We chose CecA and defensin AMPs because they are the main molecules of the mosquito immune system and have important activities against different pathogens, including Plasmodium11,15,16. Other studies have shown that cecropin and its derivatives have an action against pathogens such as Trypanosoma24, Leishmania25, Candida albicans26 and Brugia pahangi27. In anopheline mosquitoes, these AMPs, especially CecA, have a strong influence on the primary immune response in both pupae and adults, acting against infection of the malaria parasite11. In addition, the levels of gene expression of members of the CecA and CecB cecropin families have the potential to reduce the number of P. berghei oocysts in the midgut of An. gambiae by up to 60%15.

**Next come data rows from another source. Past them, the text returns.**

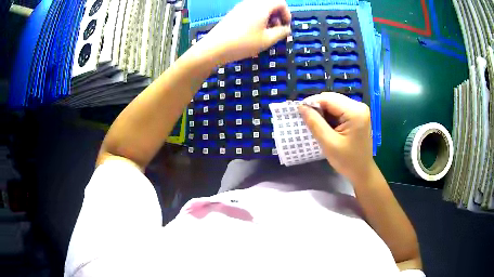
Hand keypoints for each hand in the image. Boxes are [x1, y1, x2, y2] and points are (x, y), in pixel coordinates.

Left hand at [197, 0, 291, 64]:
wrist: (215, 47)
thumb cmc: (244, 43)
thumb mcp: (267, 40)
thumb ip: (281, 32)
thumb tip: (286, 29)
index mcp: (261, 6)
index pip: (280, 2)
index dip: (287, 14)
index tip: (285, 26)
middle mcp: (251, 2)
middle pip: (270, 3)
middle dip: (277, 15)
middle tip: (276, 30)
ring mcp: (241, 7)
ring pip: (260, 7)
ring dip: (267, 17)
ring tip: (265, 32)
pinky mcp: (234, 13)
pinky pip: (251, 11)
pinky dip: (257, 18)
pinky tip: (254, 31)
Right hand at [298, 92, 373, 182]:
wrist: (362, 172)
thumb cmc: (347, 161)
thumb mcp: (328, 143)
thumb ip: (315, 123)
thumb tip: (301, 107)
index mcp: (355, 111)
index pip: (328, 98)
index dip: (312, 103)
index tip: (300, 113)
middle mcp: (358, 106)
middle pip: (331, 98)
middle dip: (318, 108)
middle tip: (308, 121)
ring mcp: (359, 110)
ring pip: (334, 103)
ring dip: (323, 112)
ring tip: (317, 125)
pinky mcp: (357, 115)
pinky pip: (339, 109)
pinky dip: (330, 116)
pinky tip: (327, 126)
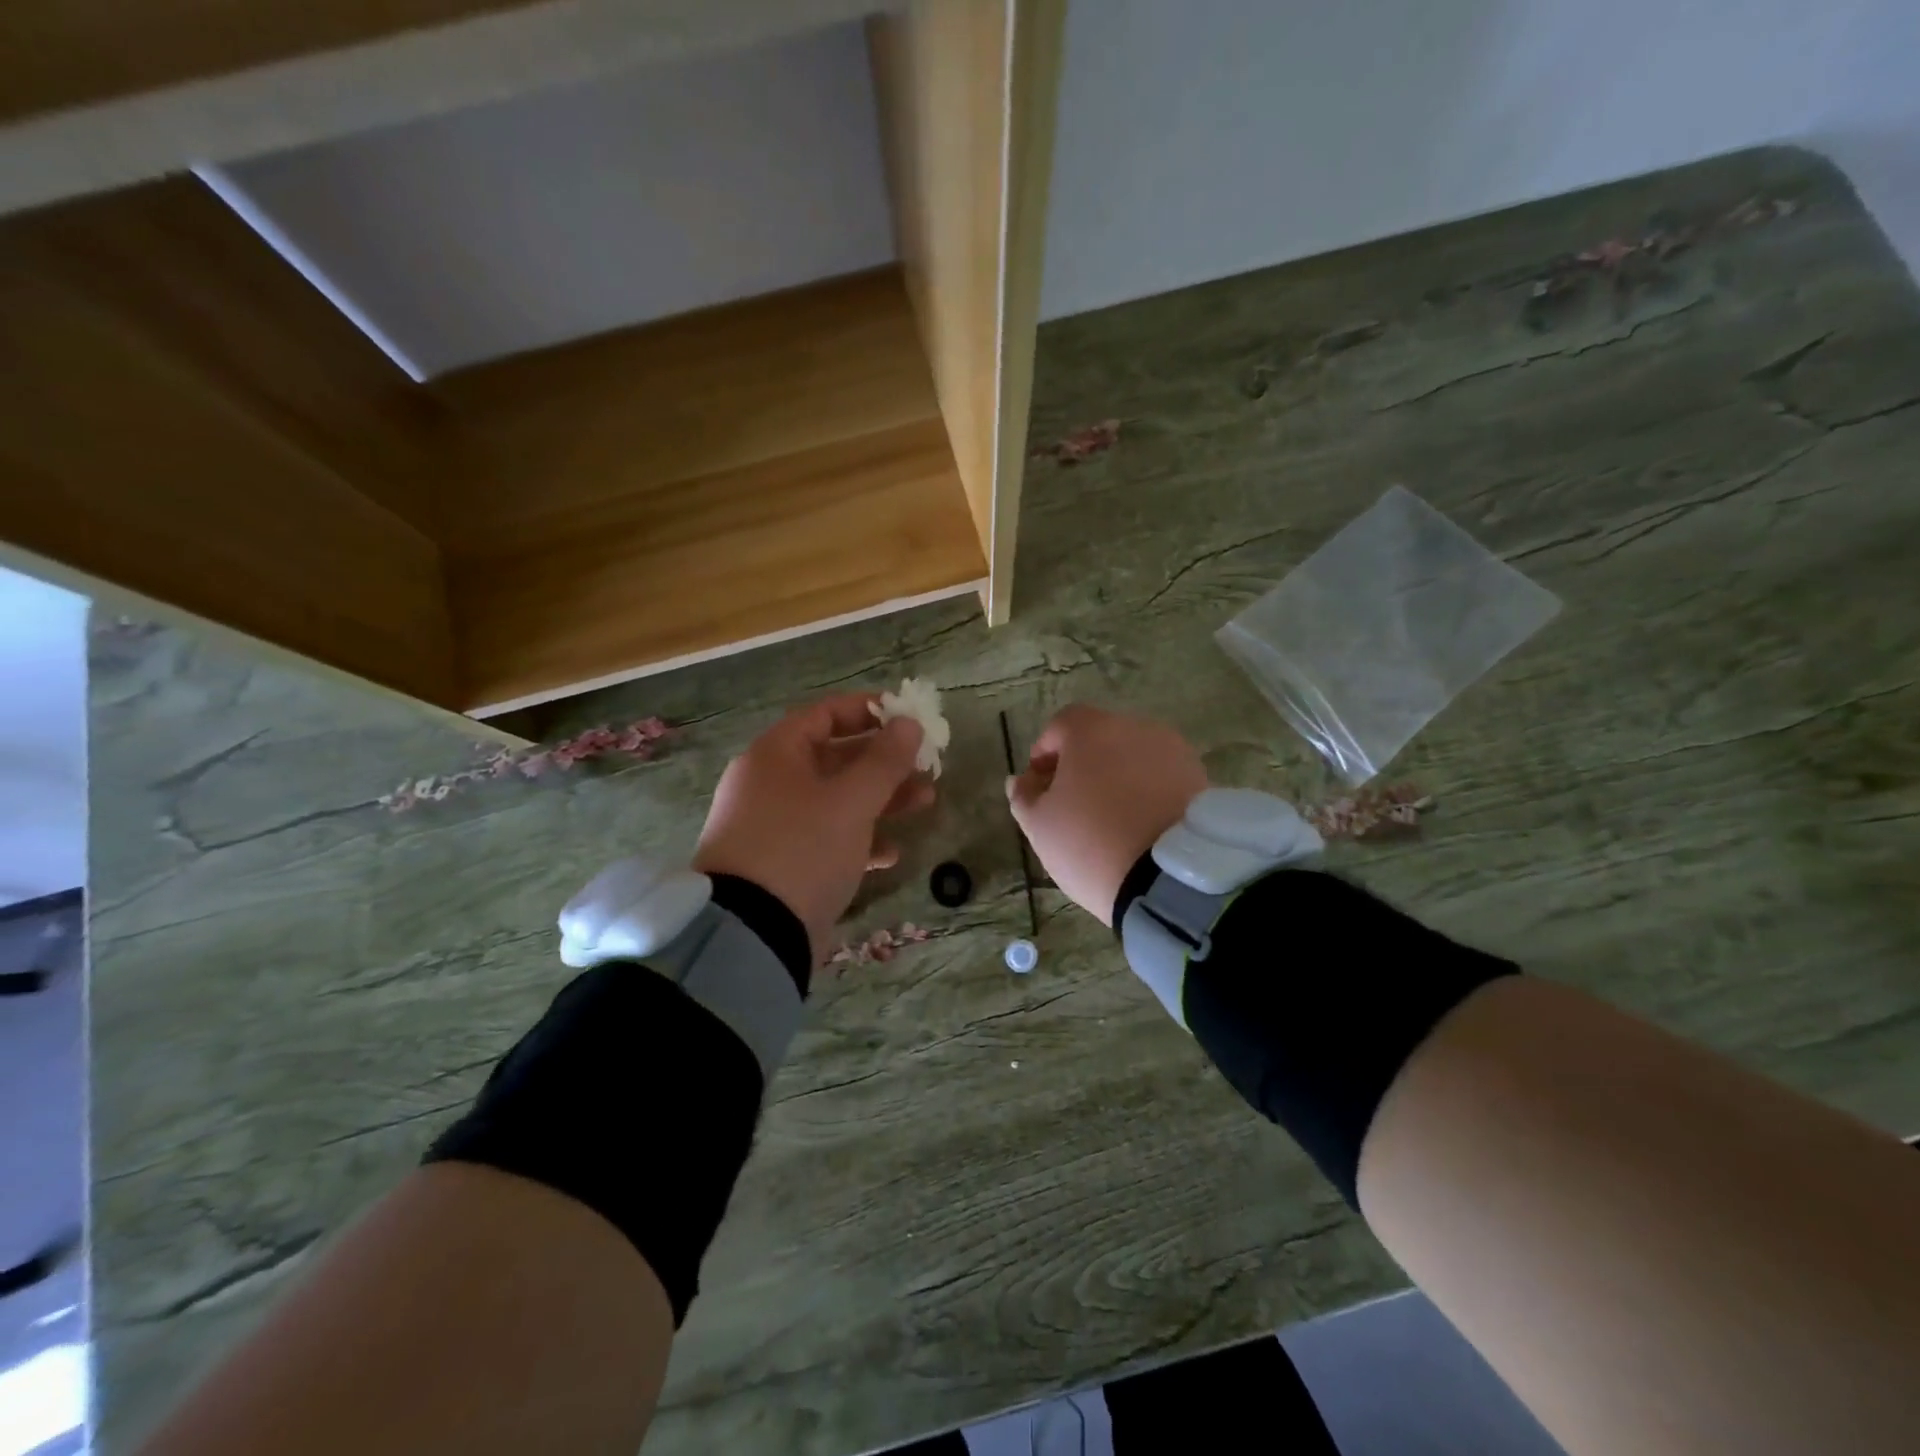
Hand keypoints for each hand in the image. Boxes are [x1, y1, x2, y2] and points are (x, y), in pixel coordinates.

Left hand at [693, 694, 930, 960]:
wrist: (751, 932)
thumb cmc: (803, 848)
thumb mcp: (852, 801)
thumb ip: (885, 760)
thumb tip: (909, 722)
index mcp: (776, 754)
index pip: (825, 714)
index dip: (869, 711)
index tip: (908, 717)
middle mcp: (770, 783)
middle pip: (835, 758)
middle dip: (884, 762)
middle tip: (927, 765)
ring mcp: (773, 825)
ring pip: (835, 799)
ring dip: (880, 799)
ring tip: (926, 802)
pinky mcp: (781, 863)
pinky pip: (825, 838)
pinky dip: (858, 839)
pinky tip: (890, 854)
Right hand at [1007, 705, 1206, 925]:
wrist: (1171, 878)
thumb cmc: (1091, 842)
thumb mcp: (1040, 826)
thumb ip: (1025, 797)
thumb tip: (1021, 781)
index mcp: (1091, 730)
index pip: (1060, 725)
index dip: (1045, 753)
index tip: (1039, 786)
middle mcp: (1135, 728)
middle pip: (1100, 738)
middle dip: (1082, 765)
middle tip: (1072, 805)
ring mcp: (1173, 751)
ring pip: (1133, 757)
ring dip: (1117, 777)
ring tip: (1110, 819)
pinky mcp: (1200, 778)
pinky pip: (1161, 778)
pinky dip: (1146, 792)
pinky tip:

The defensin peptide also demonstrated an influence on An. gambiae, as evidenced by markers that showed high expression in the anterior midgut when females were fed blood infected with P. berghei, inducing a significant immune response in this vector28. Additionally, in An. gambiae, the antiparasitic activities of defensin showed an important role in the immune defence against sporozoites of P. gallinaceum16.
The search for new tools that can help in malaria control or eradication is still a challenge for those who aim to protect populations at risk of acquiring malaria. The lack of a Plasmodium vaccine, the parasite's resistance to drugs and the appearance of insecticide-resistant mosquitoes show the priority of searching for new methods that can provide understanding and elucidation of the parasite-host relationship, i.e., the parasite's biological cycle29.

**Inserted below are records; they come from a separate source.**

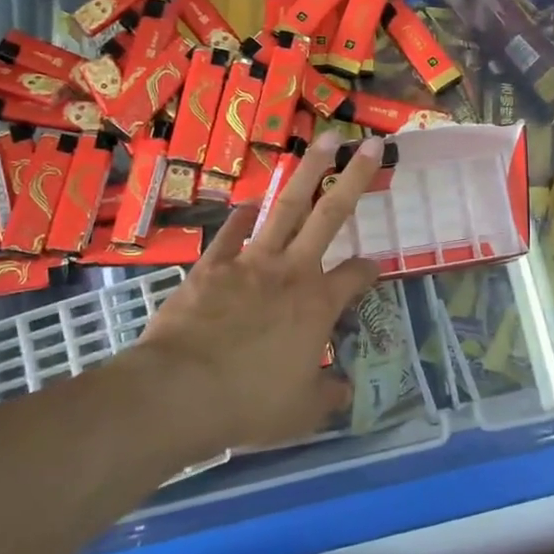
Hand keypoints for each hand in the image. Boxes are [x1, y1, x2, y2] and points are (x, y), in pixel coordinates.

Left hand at [133, 132, 383, 455]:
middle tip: (369, 144)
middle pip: (331, 214)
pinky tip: (248, 203)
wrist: (179, 392)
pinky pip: (232, 231)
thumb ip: (328, 396)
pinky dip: (242, 215)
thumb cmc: (248, 403)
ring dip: (307, 171)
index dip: (369, 269)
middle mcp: (291, 271)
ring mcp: (250, 261)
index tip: (374, 267)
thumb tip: (345, 390)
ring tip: (323, 140)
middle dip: (354, 177)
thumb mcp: (301, 412)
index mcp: (318, 304)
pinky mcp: (212, 265)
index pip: (356, 275)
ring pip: (286, 206)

In the case of Anopheles mosquitoes, the immune system tries to eliminate the parasites, mainly in the midgut and/or on the way to the salivary glands as a way to defend against invasion/infection by pathogens. Thus, effector molecules that are expressed in these locations, acting in defence of the host, can be important targets in controlling the parasite. In this context, the AMPs CecA and defensin can be used due to their fast action, solubility, and resistance to proteolytic digestion, in addition to being expressed in Plasmodium development sites, aiming for parasite elimination11,30,31.

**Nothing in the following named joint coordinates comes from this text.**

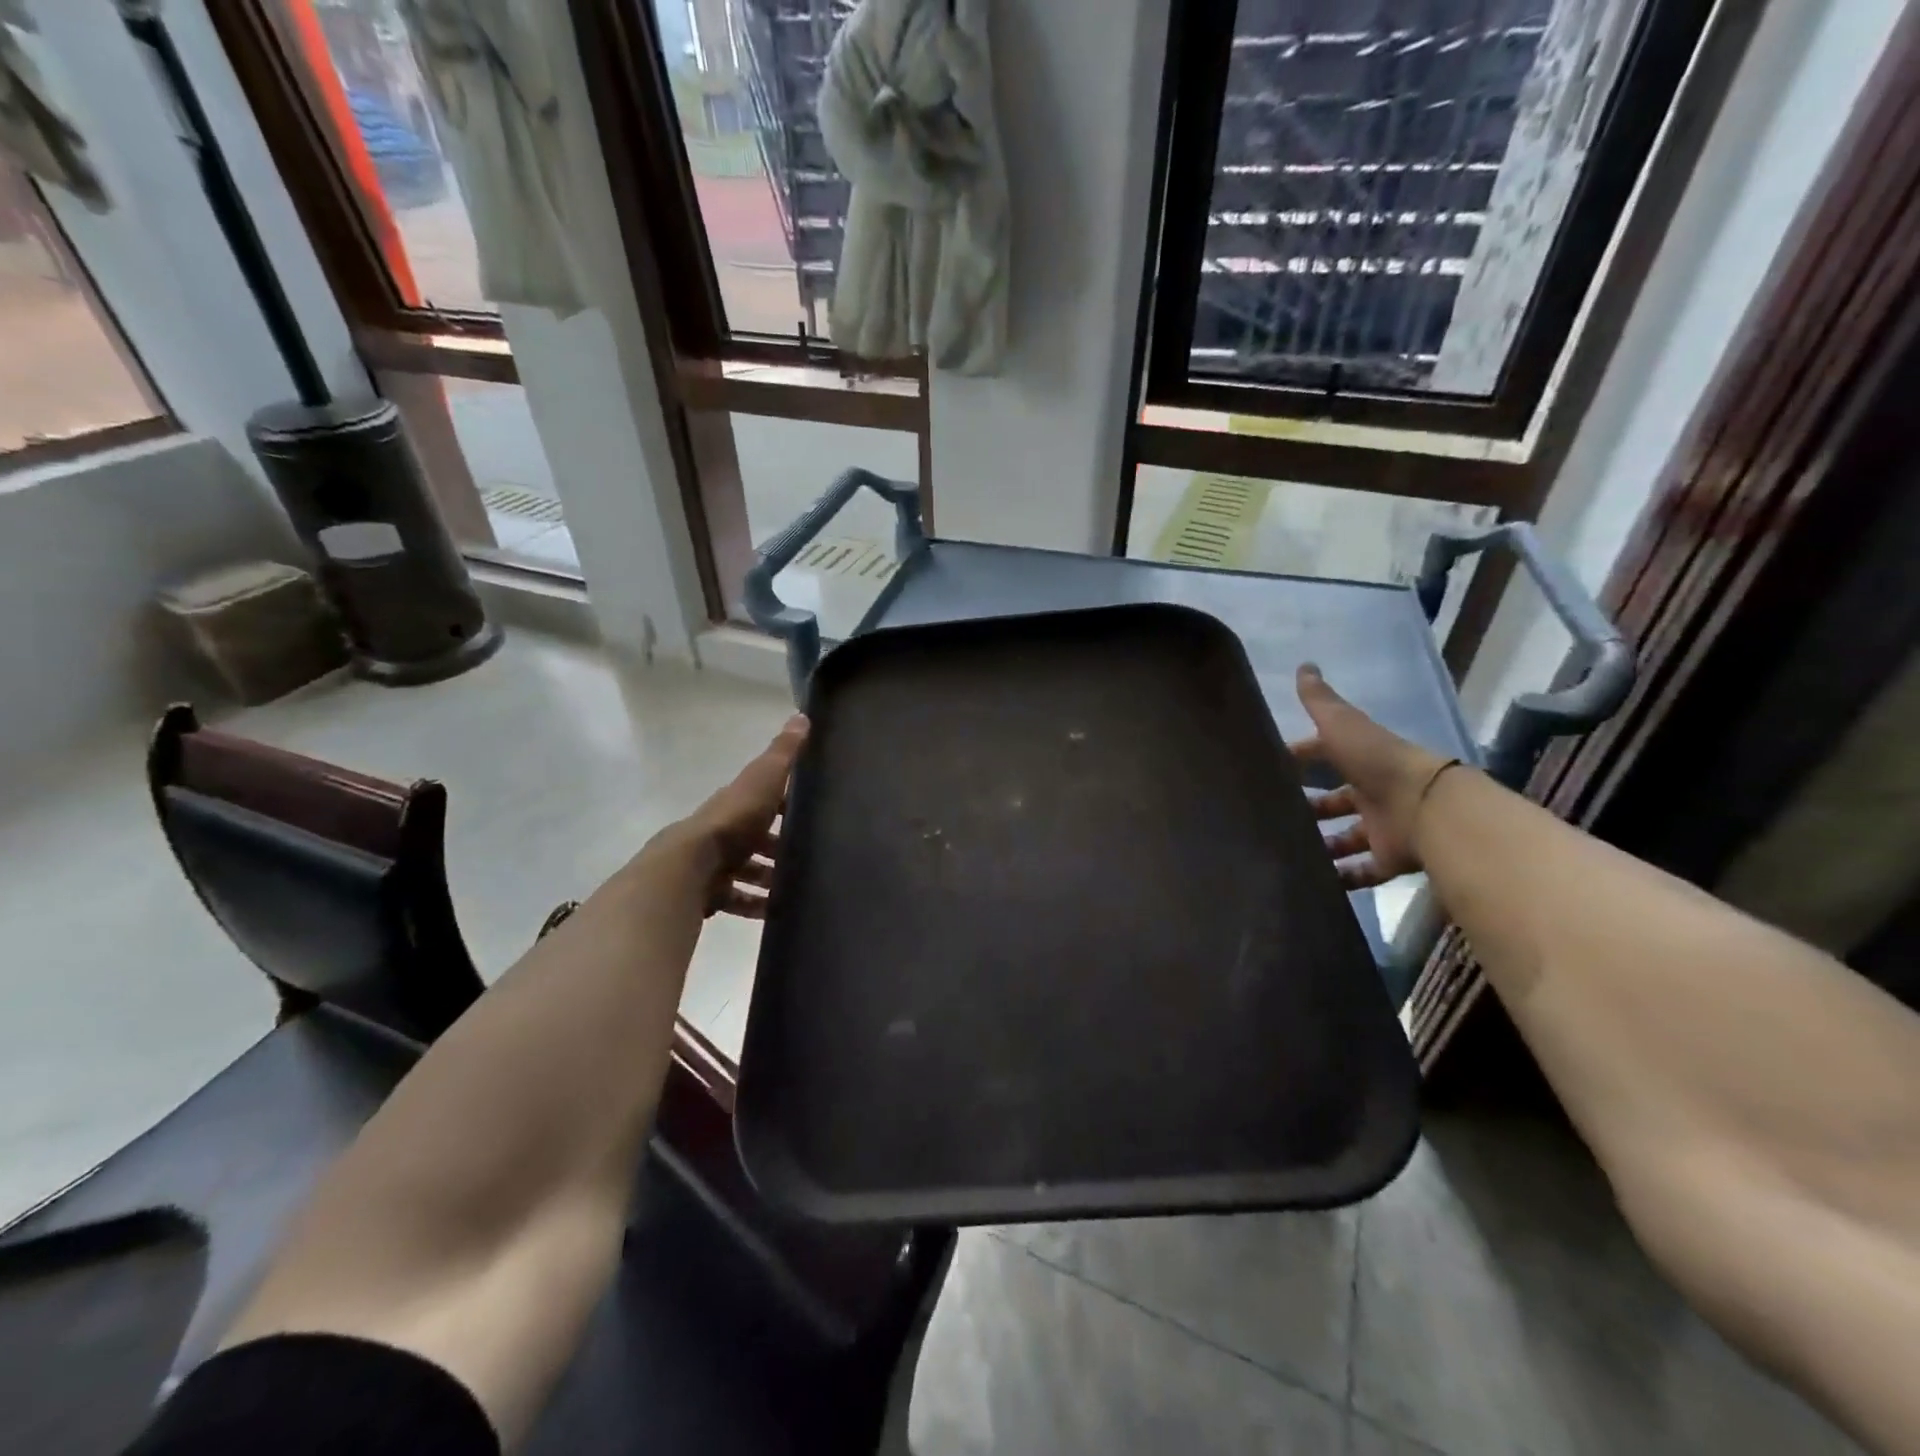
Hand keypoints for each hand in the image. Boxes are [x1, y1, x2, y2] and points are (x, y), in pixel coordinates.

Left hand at [675, 713, 807, 917]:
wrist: (689, 868)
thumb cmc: (733, 821)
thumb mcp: (764, 779)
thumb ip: (783, 753)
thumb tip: (802, 716)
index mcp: (735, 802)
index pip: (763, 798)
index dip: (785, 804)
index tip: (812, 813)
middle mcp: (723, 830)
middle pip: (756, 837)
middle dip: (780, 847)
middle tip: (811, 857)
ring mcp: (714, 863)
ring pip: (747, 869)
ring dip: (769, 877)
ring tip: (798, 888)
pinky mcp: (710, 893)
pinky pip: (737, 900)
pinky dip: (755, 905)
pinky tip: (776, 912)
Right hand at [1290, 664, 1450, 890]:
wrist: (1427, 808)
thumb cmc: (1377, 762)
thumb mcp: (1342, 725)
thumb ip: (1321, 701)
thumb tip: (1304, 665)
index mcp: (1361, 760)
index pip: (1325, 756)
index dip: (1300, 760)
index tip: (1269, 769)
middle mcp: (1373, 793)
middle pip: (1335, 801)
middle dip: (1308, 807)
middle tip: (1272, 815)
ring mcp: (1382, 828)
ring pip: (1345, 838)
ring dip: (1320, 845)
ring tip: (1286, 850)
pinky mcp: (1389, 860)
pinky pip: (1362, 871)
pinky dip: (1341, 878)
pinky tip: (1313, 881)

Previously, most studies on AMPs have been in An. gambiae, the main vector of human malaria on the African continent, which highlights the importance of studies on the species An. darlingi, the main vector of human malaria in the Brazilian Amazon region. The epidemiological importance of An. darlingi is related to its behavioural characteristics, susceptibility to human malaria parasites and adaptation. It was found that this species has genetic and even phenotypic variations within the same population and between different populations, mainly due to climatic (seasonal variation) and environmental factors (degradation of the environment and geographical barriers such as biomes) 32,33. These issues are of concern for public health because the vector can maintain transmission in different regions in Brazil.
In this sense, the standardization of molecular techniques may assist studies exploring the functions of AMPs and their relationships with Plasmodium infection in the species An. darlingi, since AMPs are harmful molecules for a variety of microorganisms, causing lysis and cell death by integrating with the cell membrane of the pathogen11,30,31,34.